Nous pouvons tirer de la lutte contre les maladies infectieuses un troisième enseignement : l’engagement des responsables politiques est essentiel. Ainsi que nombre d’observateurs indépendants, comme Chatham House, l’ont signalé, trop peu d’États – notamment parmi les pays en développement – consacrent à leur politique de santé les 5% du PIB recommandés. Même lorsque les budgets nationaux sont calculés au plus juste, les investissements dans la santé méritent toujours d’être réalisés. Car cinq centimes de prévention valent un euro de soins. Les pays à faibles revenus lourdement affectés par les MNT ont tout à gagner d’investissements qui maintiendront en bonne santé leur population et la rendra plus productive. Comme nous l’avons appris en maîtrisant le VIH, les investissements dans les soins de santé créent un cercle vertueux : dès lors que les personnes et les communautés commencent à se sentir en meilleure santé, elles font précisément de la santé une priorité de leurs investissements.

Pour lutter contre le développement des MNT, il est nécessaire de réfléchir sur le long terme, et les chefs de gouvernement devront décider d’investir dans des domaines dont les fruits ne pourront être récoltés qu’après leurs mandats. C’est un vrai défi. Notamment pour les démocraties électorales. Mais les décideurs politiques de la planète peuvent s’unir pour démultiplier l’effet de leurs investissements et de ceux qui sont réalisés par le secteur privé. Et même si la plupart des pays parvenaient à atteindre les 5% du PIB recommandés pour leurs dépenses de santé, le monde aurait encore besoin de mécanismes de financement innovants et d’initiatives en faveur de la collaboration public-privé.

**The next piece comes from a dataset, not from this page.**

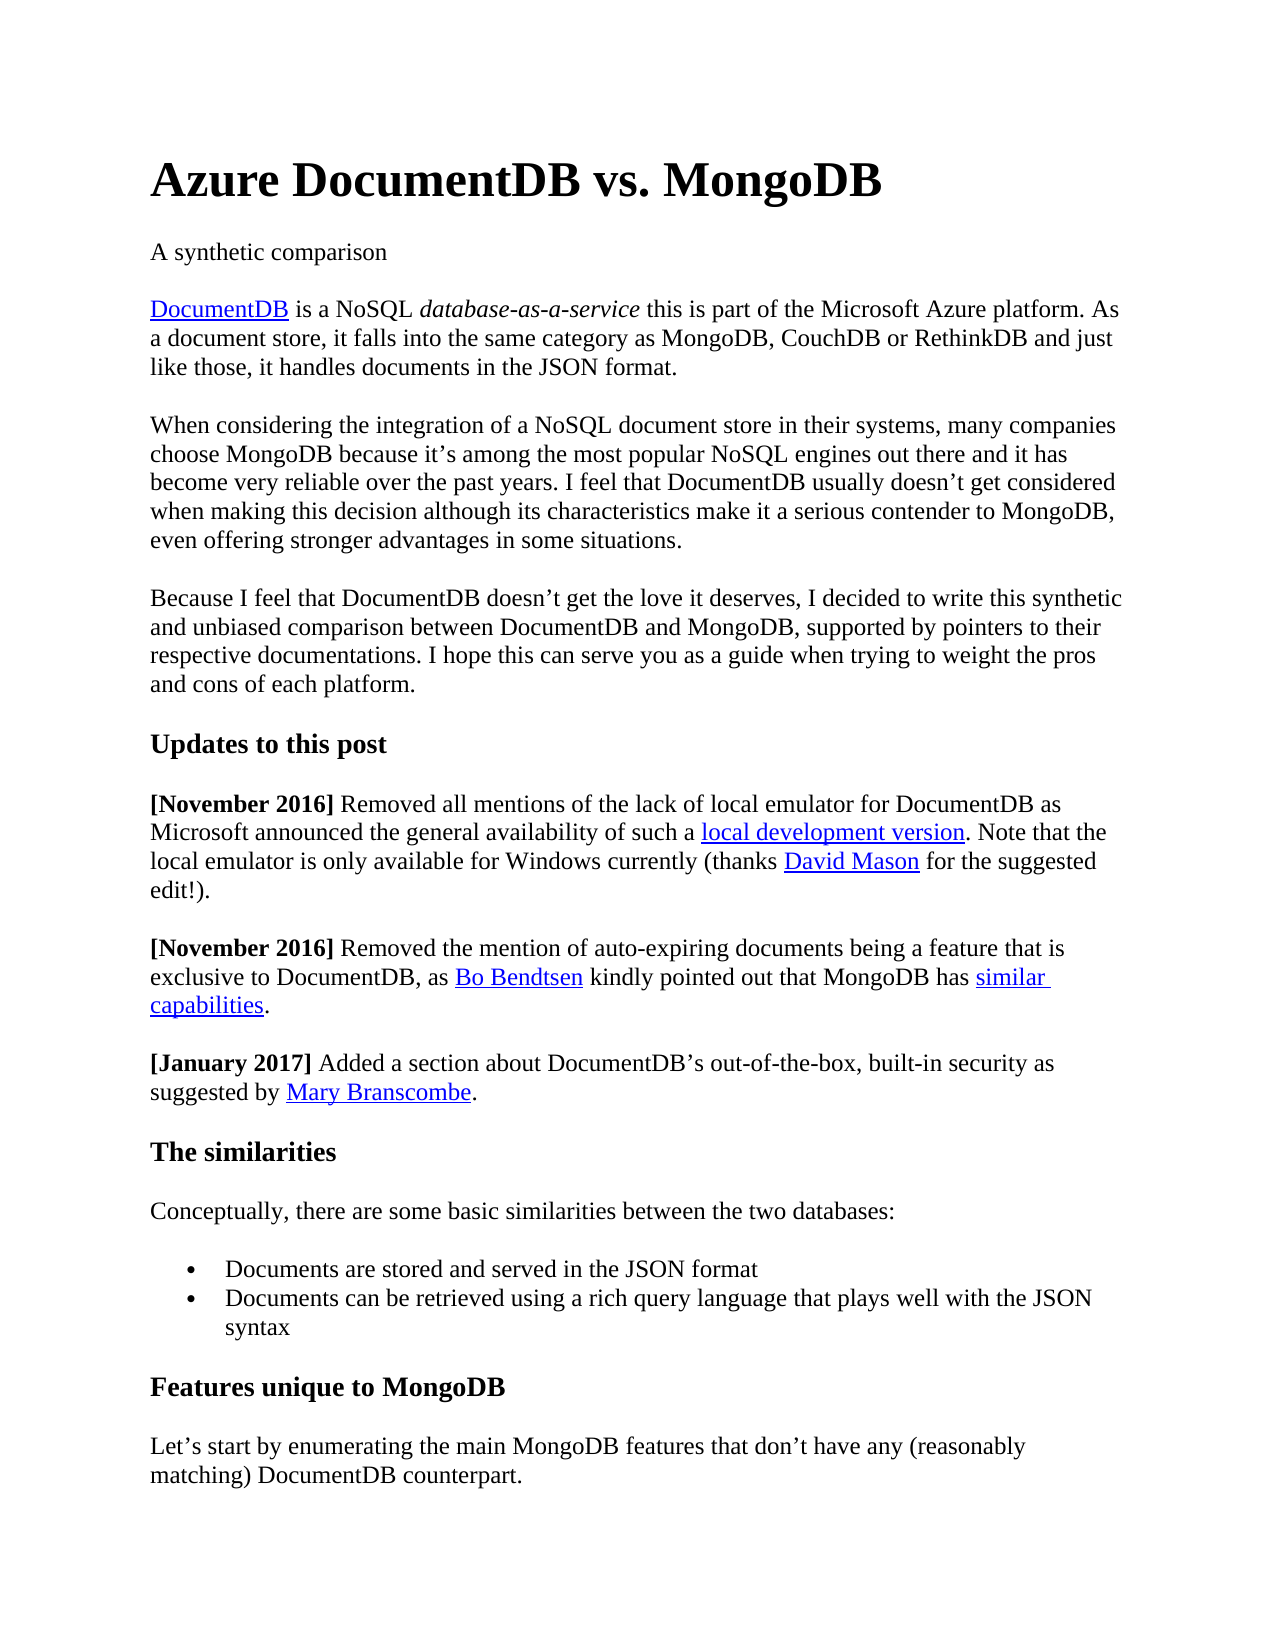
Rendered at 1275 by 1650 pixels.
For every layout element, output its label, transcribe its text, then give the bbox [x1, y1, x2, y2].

Les dirigeants de la planète doivent faire de la lutte mondiale contre les MNT une priorité. À cette fin, les États et agences mondiales de santé doivent appliquer les leçons apprises dans la lutte contre les maladies infectieuses et dans les victoires qu’ils y ont remportées. Par l’innovation, par des partenariats dynamiques, qui permettront de renforcer les systèmes de santé, et par la volonté politique, le monde peut pérenniser les gains réalisés dans la lutte contre les maladies infectieuses, tout en combattant efficacement les maladies chroniques.